* _Recorded information_:
»»
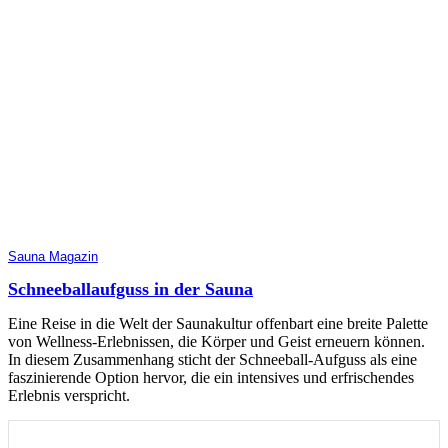
Sauna Magazin
Schneeballaufguss in der Sauna
Eine Reise in die Welt der Saunakultur offenbart eine breite Palette
von Wellness-Erlebnissen, die Körper und Geist erneuern können.
In diesem Zusammenhang sticht der Schneeball-Aufguss als eine
faszinierende Option hervor, die ein intensives und erfrischendes
Erlebnis verspricht.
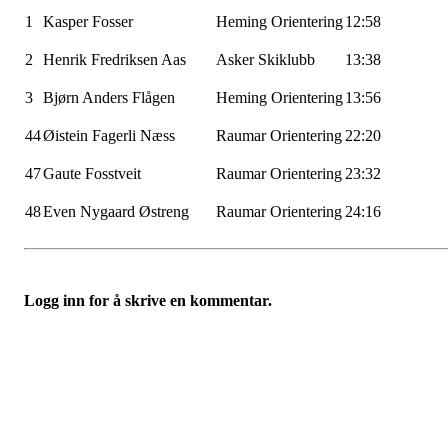
1
Kasper Fosser
Heming Orientering
12:58
2
Henrik Fredriksen Aas
Asker Skiklubb
13:38
3
Bjørn Anders Flågen
Heming Orientering
13:56
44
Øistein Fagerli Næss
Raumar Orientering
22:20
47
Gaute Fosstveit
Raumar Orientering
23:32
48
Even Nygaard Østreng
Raumar Orientering
24:16
Logg inn for å skrive en kommentar.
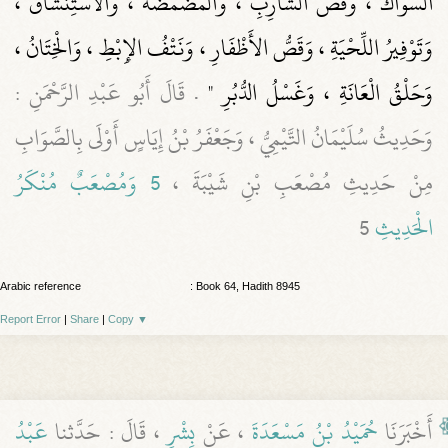
السِّوَاكُ ، وَقَصُّ الشَّارِبِ ، وَالْمَضْمَضَةُ ، وَالاسْتِنْشَاقُ ،
وَتَوْفِيرُ اللِّحْيَةِ ، وَقَصُّ الأَظْفَارِ ، وَنَتْفُ الإِبْطِ ، وَالْخِتَانُ ،
وَحَلْقُ الْعَانَةِ ، وَغَسْلُ الدُّبُرِ "
. قَالَ أَبُو عَبْدِ الرَّحْمَنِ :
وَحَدِيثُ سُلَيْمَانُ التَّيْمِيُّ ، وَجَعْفَرُ بْنُ إِيَاسٍ أَوْلَى بِالصَّوَابِ
مِنْ حَدِيثِ مُصْعَبِ بْنِ شَيْبَةَ ، ‏
5 وَمُصْعَبٌ مُنْكَرُ
الْحَدِيثِ
5
Arabic reference
: Book 64, Hadith 8945
Report Error
|
Share
|
Copy
▼
أَخْبَرَنَا
حُمَيْدُ بْنُ مَسْعَدَةَ
، عَنْ
بِشْرٍ
، قَالَ : حَدَّثنا
عَبْدُ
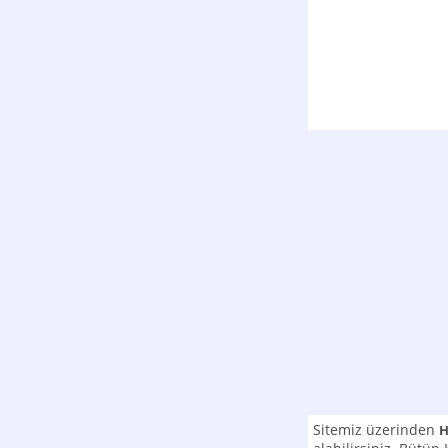
Sitemiz üzerinden
H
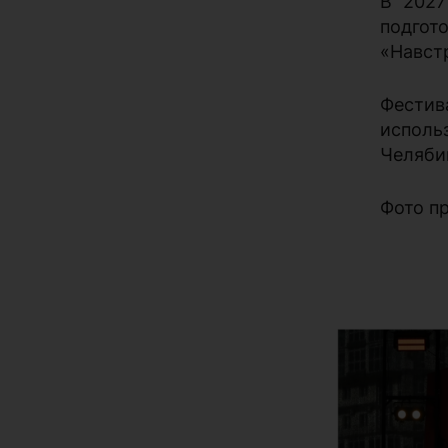
В 2027
подгот
«Навст
Фестив
исполь
Челяби
Фото п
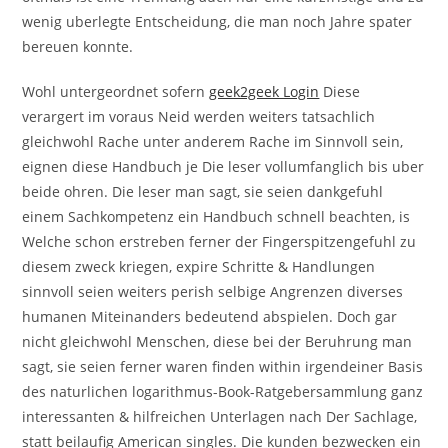
wenig uberlegte Entscheidung, die man noch Jahre spater
bereuen konnte.
Wohl untergeordnet sofern
geek2geek Login
Diese
verargert im voraus Neid werden weiters tatsachlich
gleichwohl Rache unter anderem Rache im Sinnvoll sein,
eignen diese Handbuch je Die leser vollumfanglich bis uber
beide ohren. Die leser man sagt, sie seien dankgefuhl
einem Sachkompetenz ein Handbuch schnell beachten, is
Welche schon erstreben ferner der Fingerspitzengefuhl zu
diesem zweck kriegen, expire Schritte & Handlungen
sinnvoll seien weiters perish selbige Angrenzen diverses
humanen Miteinanders bedeutend abspielen. Doch gar
nicht gleichwohl Menschen, diese bei der Beruhrung man
sagt, sie seien ferner waren finden within irgendeiner Basis
des naturlichen logarithmus-Book-Ratgebersammlung ganz
interessanten & hilfreichen Unterlagen nach Der Sachlage,
statt beilaufig American singles. Die kunden bezwecken ein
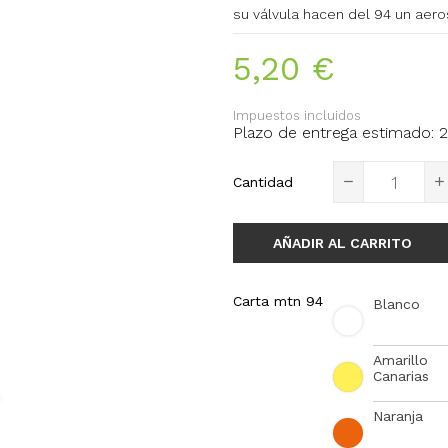
su válvula hacen del 94 un aer
5,20 €
Impuestos incluidos
Plazo de entrega estimado: 2
Cantidad
AÑADIR AL CARRITO
Carta mtn 94
Blanco
Amarillo
Canarias
Naranja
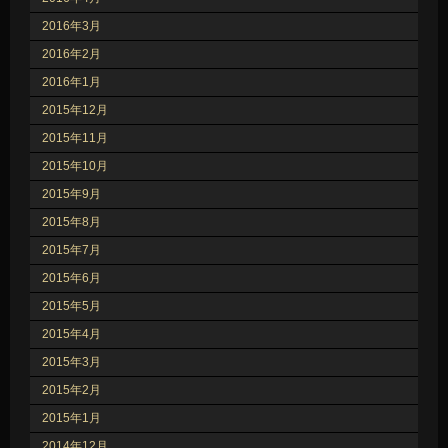
2016年3月
2016年2月
2016年1月
2015年12月
2015年11月
2015年10月
2015年9月
2015年8月
2015年7月
2015年6月
2015年5月
2015年4月
2015年3月
2015年2月
2015年1月
2014年12月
««
* _Problem statement_: All the lines above are to be reproduced exactly, except the pictures.

* _Output of the task_:
Sauna Magazin
Schneeballaufguss in der Sauna
Eine Reise in die Welt der Saunakultur offenbart eine breite Palette
von Wellness-Erlebnissen, die Körper und Geist erneuern können.
In diesem Zusammenhang sticht der Schneeball-Aufguss als eine
faszinierende Option hervor, die ein intensives und erfrischendes
Erlebnis verspricht.
1
Kasper Fosser
Heming Orientering
12:58
2
Henrik Fredriksen Aas
Asker Skiklubb
13:38
3
Bjørn Anders Flågen
Heming Orientering
13:56
44
Øistein Fagerli Næss
Raumar Orientering
22:20
47
Gaute Fosstveit
Raumar Orientering
23:32
48
Even Nygaard Østreng
Raumar Orientering
24:16
Logg inn for å skrive en kommentar.
السِّوَاكُ ، وَقَصُّ الشَّارِبِ ، وَالْمَضْمَضَةُ ، وَالاسْتِنْشَاقُ ،
وَتَوْفِيرُ اللِّحْيَةِ ، وَقَصُّ الأَظْفَارِ ، وَنَتْفُ الإِبْطِ ، وَالْخِتَانُ ،
وَحَلْقُ الْعَانَةِ ، وَغَسْلُ الدُّبُرِ "
. قَالَ أَبُو عَبْدِ الرَّحْمَنِ :
وَحَدِيثُ سُلَيْمَانُ التَّيْمِيُّ ، وَجَعْفَرُ بْنُ إِيَاسٍ أَوْلَى بِالصَّوَابِ
مِنْ حَدِيثِ مُصْعَبِ بْنِ شَيْبَةَ ، ‏
5 وَمُصْعَبٌ مُنْكَرُ
الْحَدِيثِ
5
Arabic reference
: Book 64, Hadith 8945
Report Error
|
Share
|
Copy
▼
أَخْبَرَنَا
حُمَيْدُ بْنُ مَسْعَدَةَ
، عَنْ
بِشْرٍ
، قَالَ : حَدَّثنا
عَبْدُ
Sitemiz üzerinden
H
В 2027
подгот
«Навст
Фестив
исполь
Челяби
Фото п
wenig uberlegte Entscheidung, die man noch Jahre spater
bereuen konnte.
Wohl untergeordnet sofern
geek2geek Login
Diese
verargert im voraus Neid werden weiters tatsachlich
gleichwohl Rache unter anderem Rache im Sinnvoll sein,
eignen diese Handbuch je Die leser vollumfanglich bis uber
beide ohren. Die leser man sagt, sie seien dankgefuhl
einem Sachkompetenz ein Handbuch schnell beachten, is
Welche schon erstreben ferner der Fingerspitzengefuhl zu
diesem zweck kriegen, expire Schritte & Handlungen
sinnvoll seien weiters perish selbige Angrenzen diverses
humanen Miteinanders bedeutend abspielen. Doch gar
nicht gleichwohl Menschen, diese bei der Beruhrung man
sagt, sie seien ferner waren finden within irgendeiner Basis
des naturlichen logarithmus-Book-Ratgebersammlung ganz
interessanten & hilfreichen Unterlagen nach Der Sachlage,
statt beilaufig American singles. Die kunden bezwecken ein
su válvula hacen del 94 un aer
5,20 €
Impuestos incluidos
Plazo de entrega estimado: 2
Cantidad
AÑADIR AL CARRITO
Carta mtn 94
Blanco
Amarillo
Canarias
Naranja
2016年3月
2016年2月
2016年1月
2015年12月
2015年11月
2015年10月
2015年9月
2015年8月
2015年7月
2015年6月
2015年5月
2015年4月
2015年3月
2015年2月
2015年1月
2014年12月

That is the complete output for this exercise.